(1948)
Редко случается, чтобы я так страстно влюблялся в книгу. И чтобы любовь оказалась настолько глубока, что я уже понимаю, что стану перечитывать «Автоморибундию» не только через пять, десять и пятнадцать лет, но и через пять, десять и пятнадцать минут, и не перестану просматривать ее до самой своей смерти. «Автоумирающим» является не только Рамон Гомес де ла Серна, но также вы и я, таково человеческое предназначение: мы ходячие умирающие, и лучше признать это с радостью, чем гнить всю жизнь, стремясь избежать нашей смертности. Я настолько люблю этого человека, что он вызвал у меня желание выучить испанский, чтобы читать его на языке оригинала.
Рамон – Сервантес XX века, а его «Автоморибундия» – гениальное нагромождение, распространитель мастерства, книга-монстр, подобная «Опытам» Монтеня: тысяча страниц жизнеописаний, воспоминаний, протеста, поэзии, нищеты и гордыни. Трудно поверить, что пришлось ждать семьдесят два года, чтобы перевести во Франции столь же важное произведение, как «Книга непокоя» Фернандо Пессоа. И что оно до сих пор не переведено ни в Германии, ни в Англии, ни в Италии! Позор! В тот миг, когда вы откроете этот шедевр, ваша жизнь изменится. Заверяю вас, что я не набиваю ему цену. Из огромной автобиографической книги можно почерпнуть все что угодно.

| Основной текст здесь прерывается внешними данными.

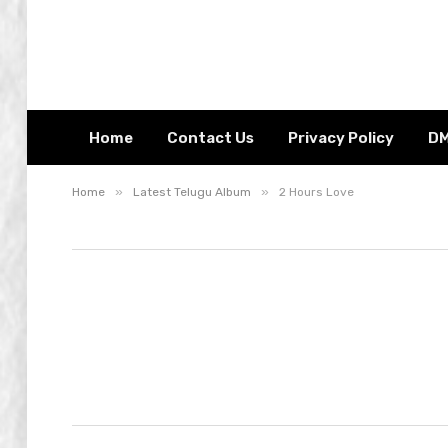
Home
Contact Us
Privacy Policy
D
»
»
Home
Latest Telugu Album
2 Hours Love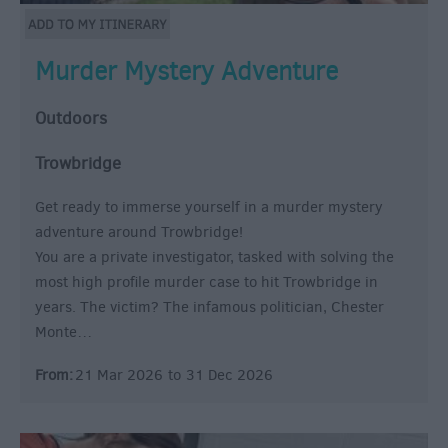
Murder Mystery Adventure
Outdoors
Trowbridge
Get ready to immerse yourself in a murder mystery
adventure around Trowbridge!
You are a private investigator, tasked with solving the
most high profile murder case to hit Trowbridge in
years. The victim? The infamous politician, Chester
Monte…
From:
21 Mar 2026
to
31 Dec 2026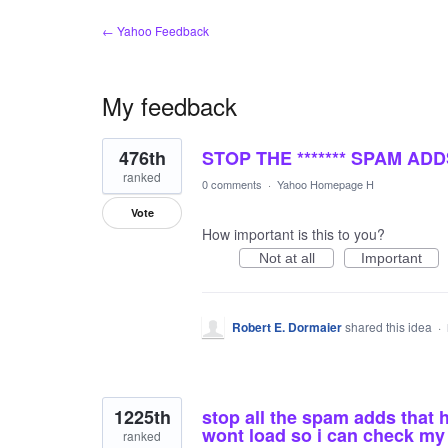
← Yahoo Feedback
My feedback
2
476th
STOP THE ******* SPAM A
results
found
ranked
0 comments
·
Yahoo Homepage H
Vote
How important is this to you?
Not at all
Important
Robert E. Dormaier
shared this idea
·
1225th
stop all the spam adds that 
wont load so i can check my
ranked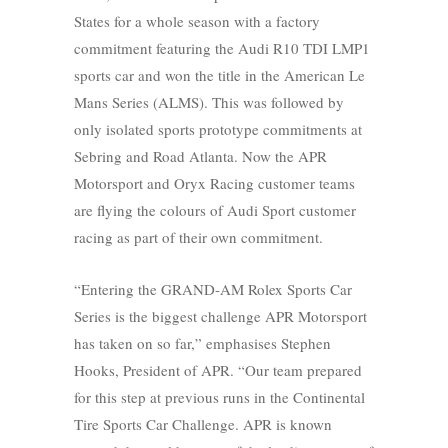
States for a whole season with a factory
commitment featuring the Audi R10 TDI LMP1
sports car and won the title in the American Le
Mans Series (ALMS). This was followed by
only isolated sports prototype commitments at
Sebring and Road Atlanta. Now the APR
Motorsport and Oryx Racing customer teams
are flying the colours of Audi Sport customer
racing as part of their own commitment.
“Entering the GRAND-AM Rolex Sports Car
Series is the biggest challenge APR Motorsport
has taken on so far,” emphasises Stephen
Hooks, President of APR. “Our team prepared
for this step at previous runs in the Continental
Tire Sports Car Challenge. APR is known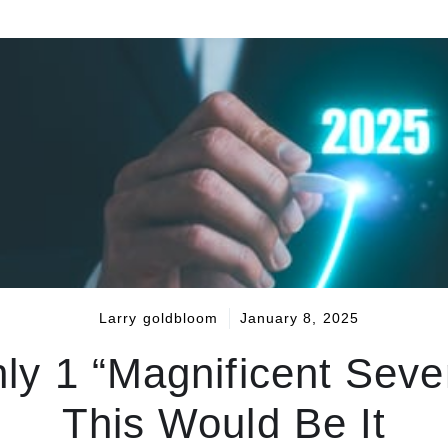
Larry goldbloom
January 8, 2025
nly 1 “Magnificent Seve
This Would Be It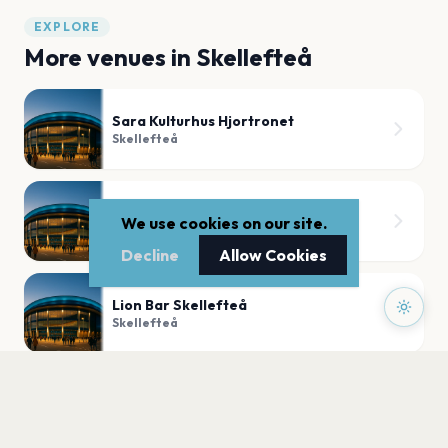
EXPLORE
More venues in
Skellefteå
Sara Kulturhus Hjortronet
Skellefteå
Nordanåteatern
We use cookies on our site.
Skellefteå
Decline
Allow Cookies
Lion Bar Skellefteå
Skellefteå
Sara Kulturhus Södra foajen
Skellefteå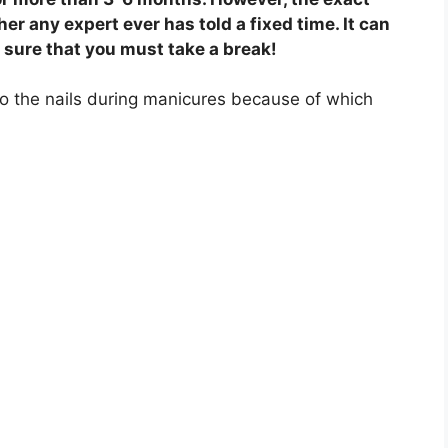
er any expert ever has told a fixed time. It can
e sure that you must take a break!
to the nails during manicures because of which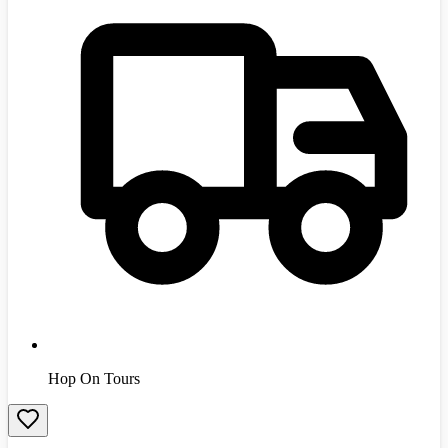
Hop On Tours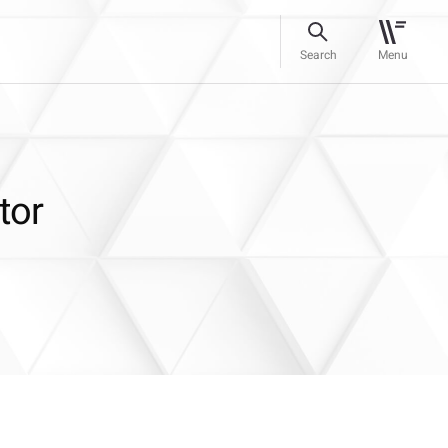
Search
Menu
tor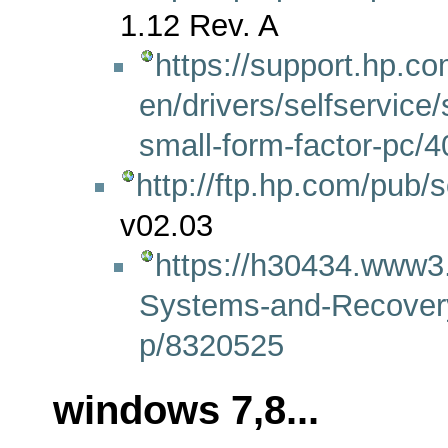
1.12 Rev. A
https://support.hp.co
en/drivers/selfservic
small-form-factor-pc/
http://ftp.hp.com/pub
v02.03
https://h30434.www3
Systems-and-Recover
p/8320525
windows 7,8...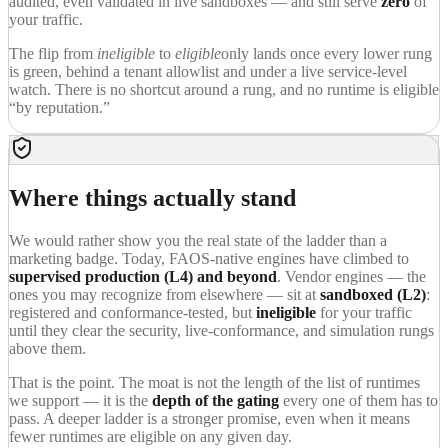
audited, even validated in live sandboxes — and still serve
zero
of
your traffic.
The flip from
ineligible
to
eligible
only lands once every lower rung
is green, behind a tenant allowlist and under a live service-level
watch. There is no shortcut around a rung, and no runtime is eligible
“by reputation.”
Where things actually stand
We would rather show you the real state of the ladder than a
marketing badge. Today, FAOS-native engines have climbed to
supervised production (L4) and beyond
. Vendor engines — the
ones you may recognize from elsewhere — sit at
sandboxed (L2)
:
registered and conformance-tested, but
ineligible
for your traffic
until they clear the security, live-conformance, and simulation rungs
above them.
That is the point. The moat is not the length of the list of runtimes
we support — it is the
depth of the gating
every one of them has to
pass. A deeper ladder is a stronger promise, even when it means
fewer runtimes are eligible on any given day.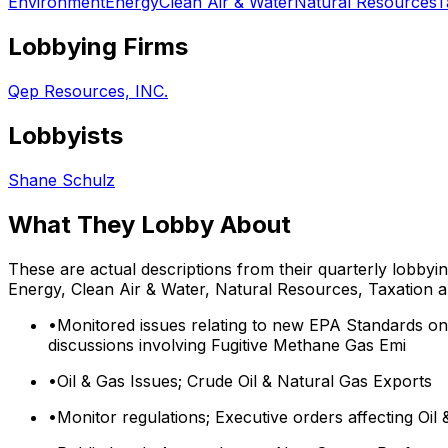
Environment
Energy
Clean Air & Water
Natural Resources
T
Lobbying Firms
Qep Resources, INC.
Lobbyists
Shane Schulz
What They Lobby About
These are actual descriptions from their quarterly lobbyi
Energy, Clean Air & Water, Natural Resources, Taxation
a
•
Monitored issues relating to new EPA Standards on
discussions involving Fugitive Methane Gas Emi
•
Oil & Gas Issues; Crude Oil & Natural Gas Exports
•
Monitor regulations; Executive orders affecting Oil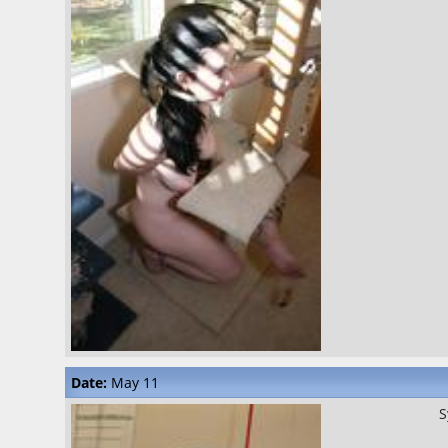
Date:
May 11
S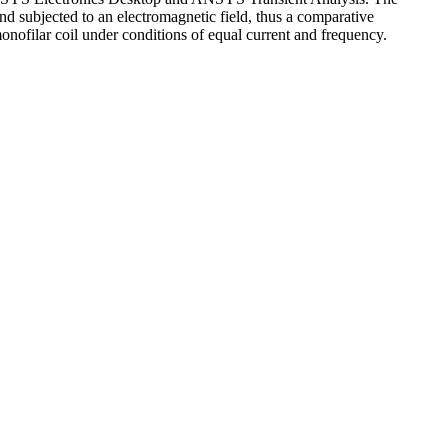
d subjected to an electromagnetic field, thus a comparative
 monofilar coil under conditions of equal current and frequency.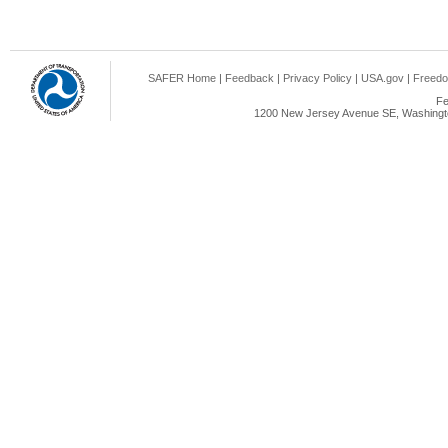
SAFER Home
|
Feedback
|
Privacy Policy
|
USA.gov
|
Freedo
Fe
1200 New Jersey Avenue SE, Washingto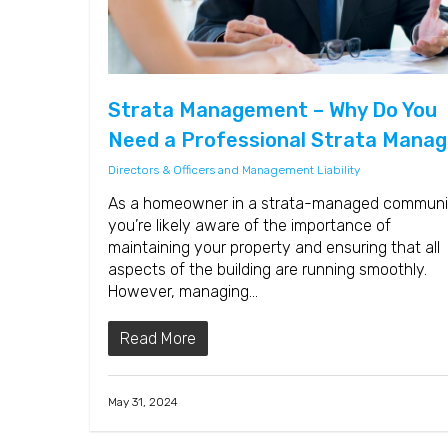
Strata Management – Why Do You
Need a Professional Strata Manag
Directors & Officers and Management Liability
As a homeowner in a strata-managed communi
you’re likely aware of the importance of
maintaining your property and ensuring that all
aspects of the building are running smoothly.
However, managing…
Read More
May 31, 2024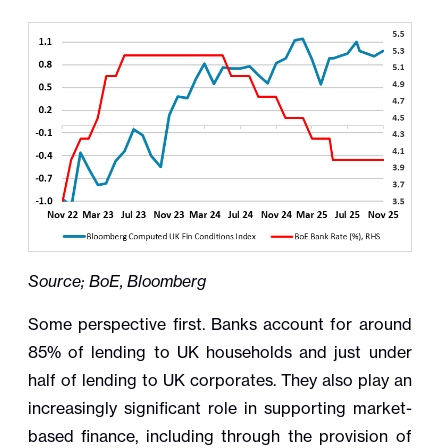
Source; BoE, Bloomberg
Some perspective first. Banks account for around
85% of lending to UK households and just under
half of lending to UK corporates. They also play an
increasingly significant role in supporting market-
based finance, including through the provision of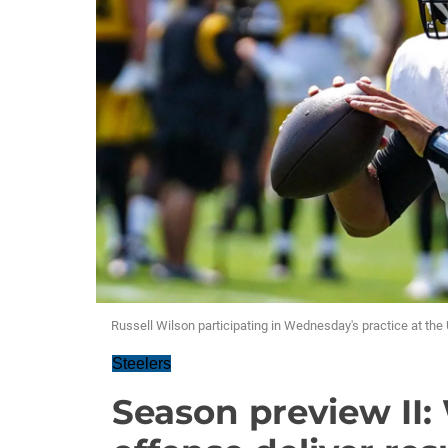
Russell Wilson participating in Wednesday's practice at t
Steelers
Season preview II:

Рамон Гомес де ла Серна (1888–1963) – необыкновенно одаренный сумасброд, испанский распутник, прославившийся сто лет назад изобретением грегерий, своего рода метафорических афоризмов, которые Валери Ларбо переводил как «выкрики». (Пример: «Боль в шее повешенного неизлечима». Или «Континенты – это каменные облака». Или «Можно сказать, что L пинает ногой букву, которая следует за ней».) Свою первую книгу он опубликовал в шестнадцать лет, читал лекции, сидя на цирковой трапеции или забравшись на слона, писал только красными чернилами. Однажды вечером он украл газовый фонарь и принес его домой, чтобы испытать ощущение, будто он всегда находится на улице. В 1910-х и 1920-х годах он каждую субботу с десяти вечера до пяти утра царил в мадридском авангардном кафе Pombo. Оказавшись в изгнании в Буэнос-Айресе с 1936 года до самой смерти, он превратился в автора, который вернулся к своим выдумкам. Он понимает, что его «мемуары умирающего» – книга последнего шанса. Он написал ее в 1948 году, в возрасте шестидесяти лет, когда ему уже было нечего терять, кроме всего. Ни на одной странице книги нет ни единой банальности. Публикация такого «кирпича» в октябре 2020 года превратилась в унижение для всех французских писателей, уже сломленных закрытием баров. Это целый поток разума, печали, ясности и вдохновения. Когда человек открывает свою душу, он сам становится книгой.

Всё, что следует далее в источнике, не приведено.